• **Do this**
Retype the rows that start with the line containing "Rendered at 1241 by 1754 pixels." and end with the line containing "picture [236, 312, 1004, 889]", both included.

• **Supplied data**
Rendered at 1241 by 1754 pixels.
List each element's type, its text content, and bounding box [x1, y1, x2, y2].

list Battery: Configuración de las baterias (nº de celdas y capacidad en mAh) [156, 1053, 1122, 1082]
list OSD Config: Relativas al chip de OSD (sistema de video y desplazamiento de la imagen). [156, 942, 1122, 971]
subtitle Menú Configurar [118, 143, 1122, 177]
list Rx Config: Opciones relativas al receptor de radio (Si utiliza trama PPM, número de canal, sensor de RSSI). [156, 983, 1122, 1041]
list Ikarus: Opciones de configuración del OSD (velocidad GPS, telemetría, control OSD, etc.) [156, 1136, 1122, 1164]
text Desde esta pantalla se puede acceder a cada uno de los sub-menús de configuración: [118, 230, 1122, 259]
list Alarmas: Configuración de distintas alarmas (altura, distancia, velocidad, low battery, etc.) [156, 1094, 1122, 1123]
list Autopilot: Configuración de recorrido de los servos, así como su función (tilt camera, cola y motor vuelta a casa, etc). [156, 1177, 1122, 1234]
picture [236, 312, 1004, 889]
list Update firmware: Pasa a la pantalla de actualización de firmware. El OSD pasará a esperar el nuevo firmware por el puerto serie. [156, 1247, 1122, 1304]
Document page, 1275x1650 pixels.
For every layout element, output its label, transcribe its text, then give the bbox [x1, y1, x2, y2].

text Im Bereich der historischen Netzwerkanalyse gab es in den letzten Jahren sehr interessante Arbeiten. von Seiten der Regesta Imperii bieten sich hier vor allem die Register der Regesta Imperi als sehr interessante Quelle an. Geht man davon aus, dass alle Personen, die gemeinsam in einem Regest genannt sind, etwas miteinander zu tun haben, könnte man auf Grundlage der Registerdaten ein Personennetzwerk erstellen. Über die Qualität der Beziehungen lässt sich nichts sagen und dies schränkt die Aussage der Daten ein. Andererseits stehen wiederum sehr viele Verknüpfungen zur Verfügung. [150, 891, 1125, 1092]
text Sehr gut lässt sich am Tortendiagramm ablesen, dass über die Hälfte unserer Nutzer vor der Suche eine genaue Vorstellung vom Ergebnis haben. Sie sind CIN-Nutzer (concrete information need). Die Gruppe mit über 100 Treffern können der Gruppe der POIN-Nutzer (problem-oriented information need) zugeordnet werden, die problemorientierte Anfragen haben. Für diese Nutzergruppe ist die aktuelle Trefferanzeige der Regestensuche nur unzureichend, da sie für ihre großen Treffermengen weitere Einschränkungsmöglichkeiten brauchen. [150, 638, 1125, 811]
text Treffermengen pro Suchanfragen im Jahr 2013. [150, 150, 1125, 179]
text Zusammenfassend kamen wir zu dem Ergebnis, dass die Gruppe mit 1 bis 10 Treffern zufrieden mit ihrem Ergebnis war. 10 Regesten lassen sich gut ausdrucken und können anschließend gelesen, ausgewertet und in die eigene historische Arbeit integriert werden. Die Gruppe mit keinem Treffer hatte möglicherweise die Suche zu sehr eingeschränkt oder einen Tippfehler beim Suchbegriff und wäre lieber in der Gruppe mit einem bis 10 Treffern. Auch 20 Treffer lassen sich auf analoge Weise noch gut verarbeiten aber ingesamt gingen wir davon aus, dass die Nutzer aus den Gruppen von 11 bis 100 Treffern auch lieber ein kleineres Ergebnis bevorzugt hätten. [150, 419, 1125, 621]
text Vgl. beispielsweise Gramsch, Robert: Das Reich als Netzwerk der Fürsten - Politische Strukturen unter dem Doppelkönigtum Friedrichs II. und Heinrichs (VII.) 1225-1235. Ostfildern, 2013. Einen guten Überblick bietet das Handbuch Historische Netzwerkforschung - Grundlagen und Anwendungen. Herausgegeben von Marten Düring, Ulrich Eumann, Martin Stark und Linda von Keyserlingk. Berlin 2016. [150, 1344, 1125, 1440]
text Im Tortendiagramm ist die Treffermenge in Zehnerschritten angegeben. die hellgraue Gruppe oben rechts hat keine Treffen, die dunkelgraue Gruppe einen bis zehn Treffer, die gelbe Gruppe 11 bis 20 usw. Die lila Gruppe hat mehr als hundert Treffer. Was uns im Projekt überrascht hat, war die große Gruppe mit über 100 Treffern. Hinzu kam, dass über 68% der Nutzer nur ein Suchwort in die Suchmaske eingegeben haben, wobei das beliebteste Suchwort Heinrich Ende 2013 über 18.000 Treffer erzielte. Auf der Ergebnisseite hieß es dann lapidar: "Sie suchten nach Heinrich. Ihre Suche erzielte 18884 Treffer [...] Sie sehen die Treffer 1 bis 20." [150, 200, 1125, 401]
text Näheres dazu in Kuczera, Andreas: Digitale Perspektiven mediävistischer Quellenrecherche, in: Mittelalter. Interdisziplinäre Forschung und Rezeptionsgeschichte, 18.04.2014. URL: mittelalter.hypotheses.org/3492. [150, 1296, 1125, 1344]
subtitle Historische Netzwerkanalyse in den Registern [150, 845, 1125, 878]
* * *
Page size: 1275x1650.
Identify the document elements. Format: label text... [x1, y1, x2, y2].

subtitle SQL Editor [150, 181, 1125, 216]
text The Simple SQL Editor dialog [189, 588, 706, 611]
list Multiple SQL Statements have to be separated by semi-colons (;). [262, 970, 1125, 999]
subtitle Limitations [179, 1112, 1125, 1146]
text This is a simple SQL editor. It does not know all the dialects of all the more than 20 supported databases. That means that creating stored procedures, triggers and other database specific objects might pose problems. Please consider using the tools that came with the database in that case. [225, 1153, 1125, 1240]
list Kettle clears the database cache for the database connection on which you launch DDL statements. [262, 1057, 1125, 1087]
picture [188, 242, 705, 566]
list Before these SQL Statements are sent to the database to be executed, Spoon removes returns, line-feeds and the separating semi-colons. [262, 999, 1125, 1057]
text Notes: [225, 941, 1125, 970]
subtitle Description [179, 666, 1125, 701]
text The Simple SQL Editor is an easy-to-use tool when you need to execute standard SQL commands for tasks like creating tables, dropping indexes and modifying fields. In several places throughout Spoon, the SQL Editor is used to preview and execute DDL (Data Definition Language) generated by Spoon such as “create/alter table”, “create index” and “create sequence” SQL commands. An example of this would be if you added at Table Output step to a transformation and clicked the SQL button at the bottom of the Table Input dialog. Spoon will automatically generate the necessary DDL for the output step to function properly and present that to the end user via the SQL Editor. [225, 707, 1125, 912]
---
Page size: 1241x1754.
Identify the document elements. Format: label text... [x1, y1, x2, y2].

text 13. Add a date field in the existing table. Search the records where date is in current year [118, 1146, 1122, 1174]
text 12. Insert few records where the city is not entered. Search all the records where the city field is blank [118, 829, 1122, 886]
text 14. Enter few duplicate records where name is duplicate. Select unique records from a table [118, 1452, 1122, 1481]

• **Result**
Rendered at 1241 by 1754 pixels.
List each element's type, its text content, and bounding box [x1, y1, x2, y2].

list Battery: Configuración de las baterias (nº de celdas y capacidad en mAh) [156, 1053, 1122, 1082]
list OSD Config: Relativas al chip de OSD (sistema de video y desplazamiento de la imagen). [156, 942, 1122, 971]
subtitle Menú Configurar [118, 143, 1122, 177]
list Rx Config: Opciones relativas al receptor de radio (Si utiliza trama PPM, número de canal, sensor de RSSI). [156, 983, 1122, 1041]
list Ikarus: Opciones de configuración del OSD (velocidad GPS, telemetría, control OSD, etc.) [156, 1136, 1122, 1164]
text Desde esta pantalla se puede acceder a cada uno de los sub-menús de configuración: [118, 230, 1122, 259]
list Alarmas: Configuración de distintas alarmas (altura, distancia, velocidad, low battery, etc.) [156, 1094, 1122, 1123]
list Autopilot: Configuración de recorrido de los servos, así como su función (tilt camera, cola y motor vuelta a casa, etc). [156, 1177, 1122, 1234]
picture [236, 312, 1004, 889]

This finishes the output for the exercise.